Batı dünyası insanlığın gidişinin yönünü bal gibi biliyor, bunun çok da şaşırılmaması için yok olan dünya ile ilgili çokça sinema gösterimleri sunuyordu. “Doğal seleksiyon” çoktan başlamıştı anlayacağınız. Güçlü olanlar ayakta kalır! Korkarım bu bilinç dünyanın her yanına yayılacak; çünkü hastalıkla uğraşmayı zül sayar olacak insanlar. İş bununla da bitmeyecek. “Güçlü ekonomisi, yetişmiş insan gücü olan ülkelerin hayatta kalması” ilkesi daha da acımasız dönemleri getirecek. Hiç istemediğimiz bu durumlarla karşılaşmayız umarım.

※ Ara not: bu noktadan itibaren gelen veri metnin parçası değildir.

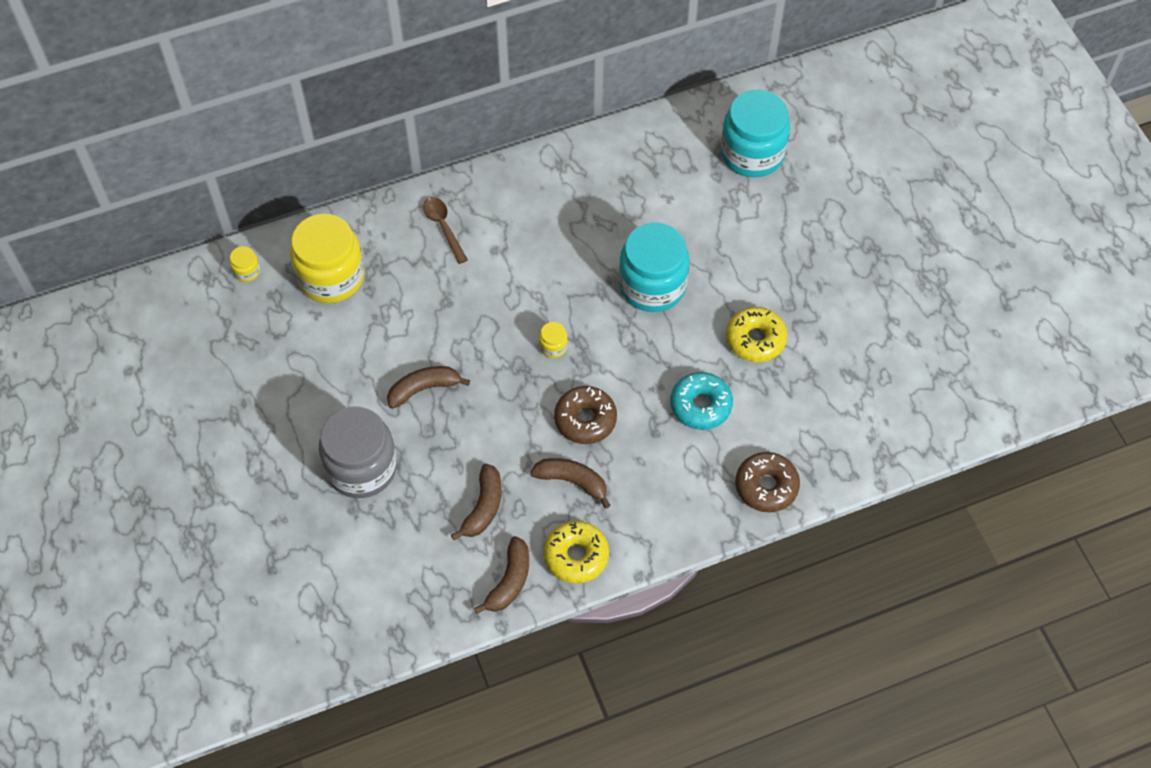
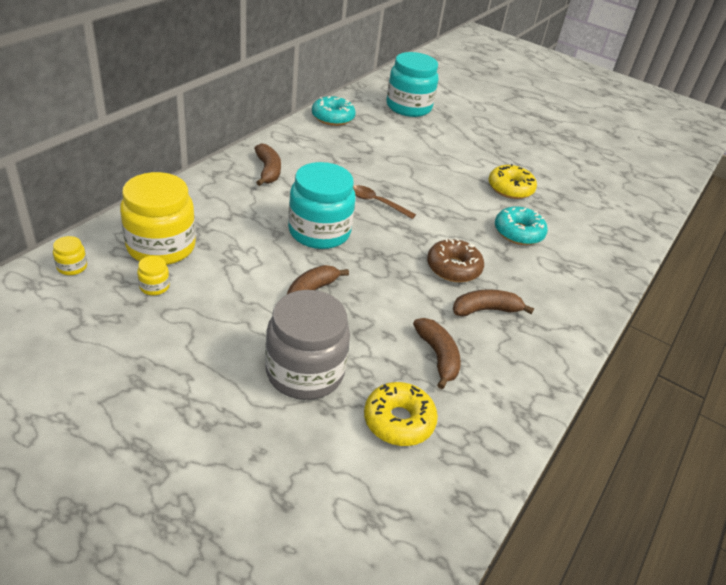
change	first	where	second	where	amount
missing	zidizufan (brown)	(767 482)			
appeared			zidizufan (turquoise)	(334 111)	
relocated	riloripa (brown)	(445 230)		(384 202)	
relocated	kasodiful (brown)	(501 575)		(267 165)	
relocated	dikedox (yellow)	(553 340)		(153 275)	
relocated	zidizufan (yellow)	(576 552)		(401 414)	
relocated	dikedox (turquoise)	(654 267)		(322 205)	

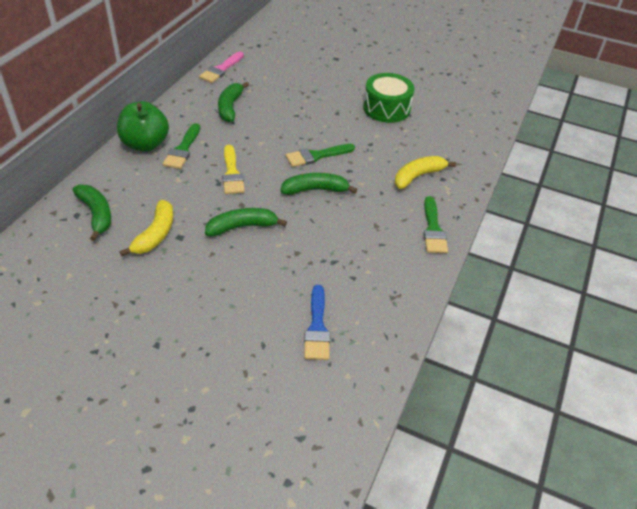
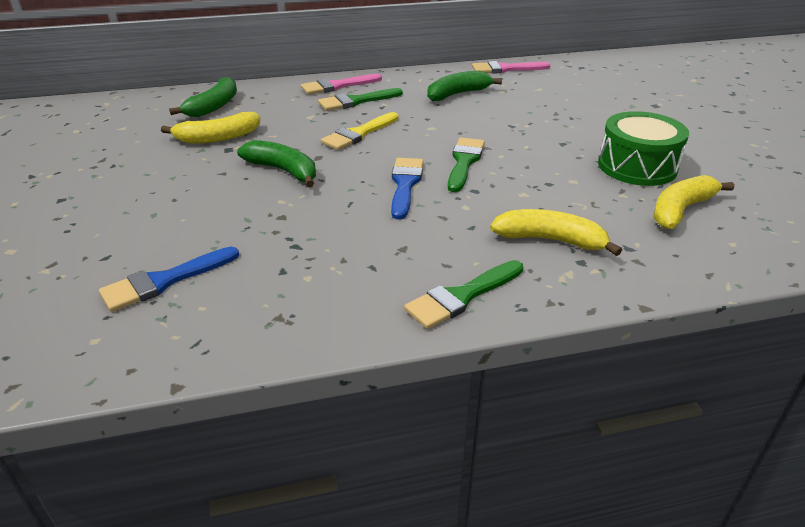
change	first	where	second	where	amount
appeared			kasodiful (yellow)	(694 202)	
exchanged	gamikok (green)	(143 126)	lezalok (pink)	(341 84)	
exchanged	kasodiful (green)	(318 184)	lezalok (blue)	(407 189)	
spun	lezalok (green)	(320 155)		(466 164)	75 degrees clockwise

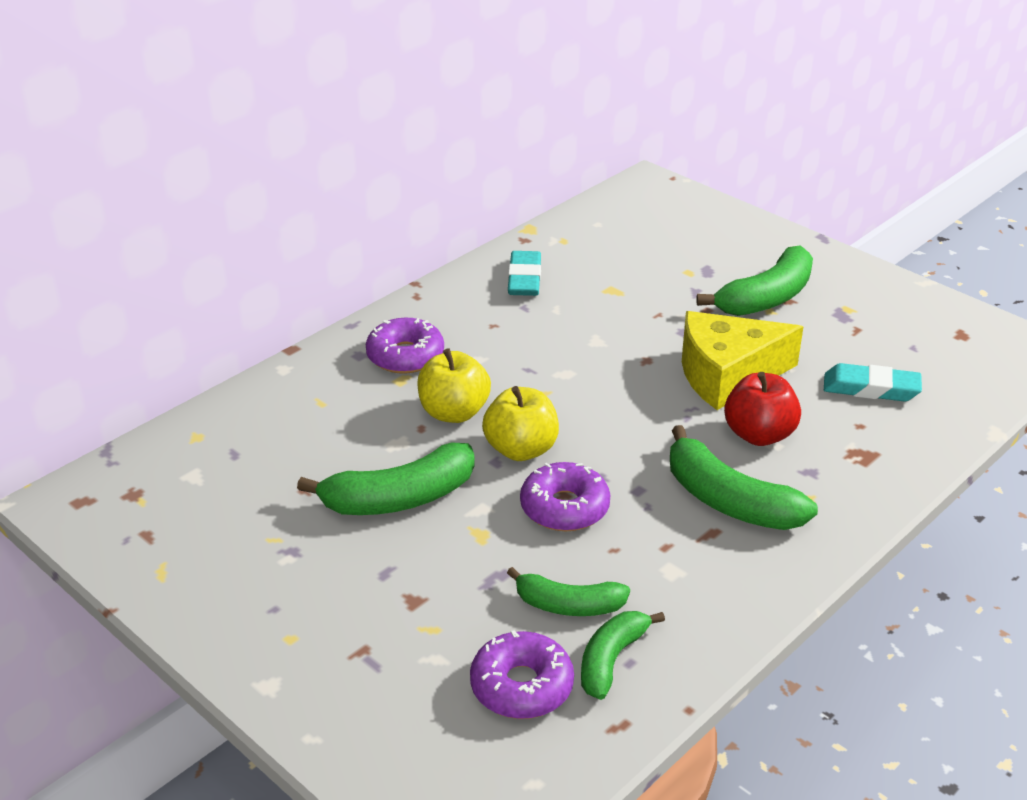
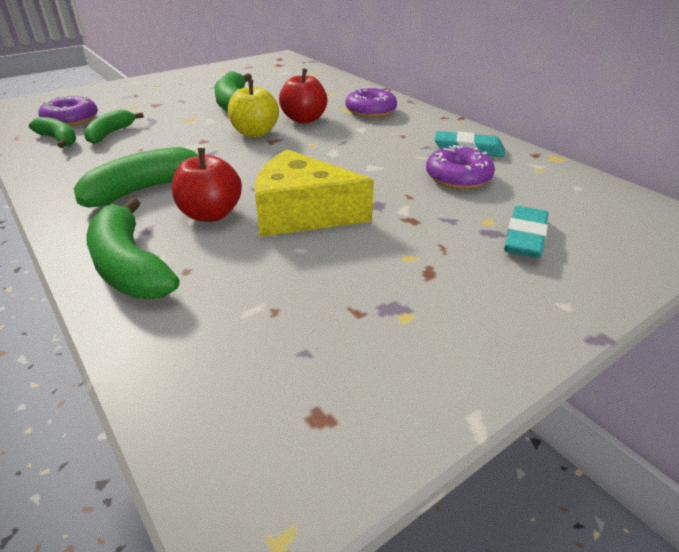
change	first	where	second	where	amount
relocated	zidizufan (purple)	(565 496)		(460 167)	
relocated	kasodiful (green)	(754 280)		(133 248)	
relocated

Geçen birkaç gün öncesinde Ayşenur Aslan, kendi programının sonunda İtalya’da tecrit olan insanların geceleri balkonlara çıkarak hep birlikte şarkılar ve marşlar söylediklerini izlettirip bizim ülkemizin de birlikte söyleyecekleri şarkıyı, marşı bulacaklarını söylemişti. Ben de kendimce bir marş düşündüm ve bize ait bir bizim olan şarkı olmalıdır dedim:

Dağ başını duman almış/ gümüş dere durmaz akar/ güneş ufuktan şimdi doğar/ yürüyelim arkadaşlar!

Bize yakışan, yeni şafakların doğacağına olan inancımızın tam olması olmalıdır derim.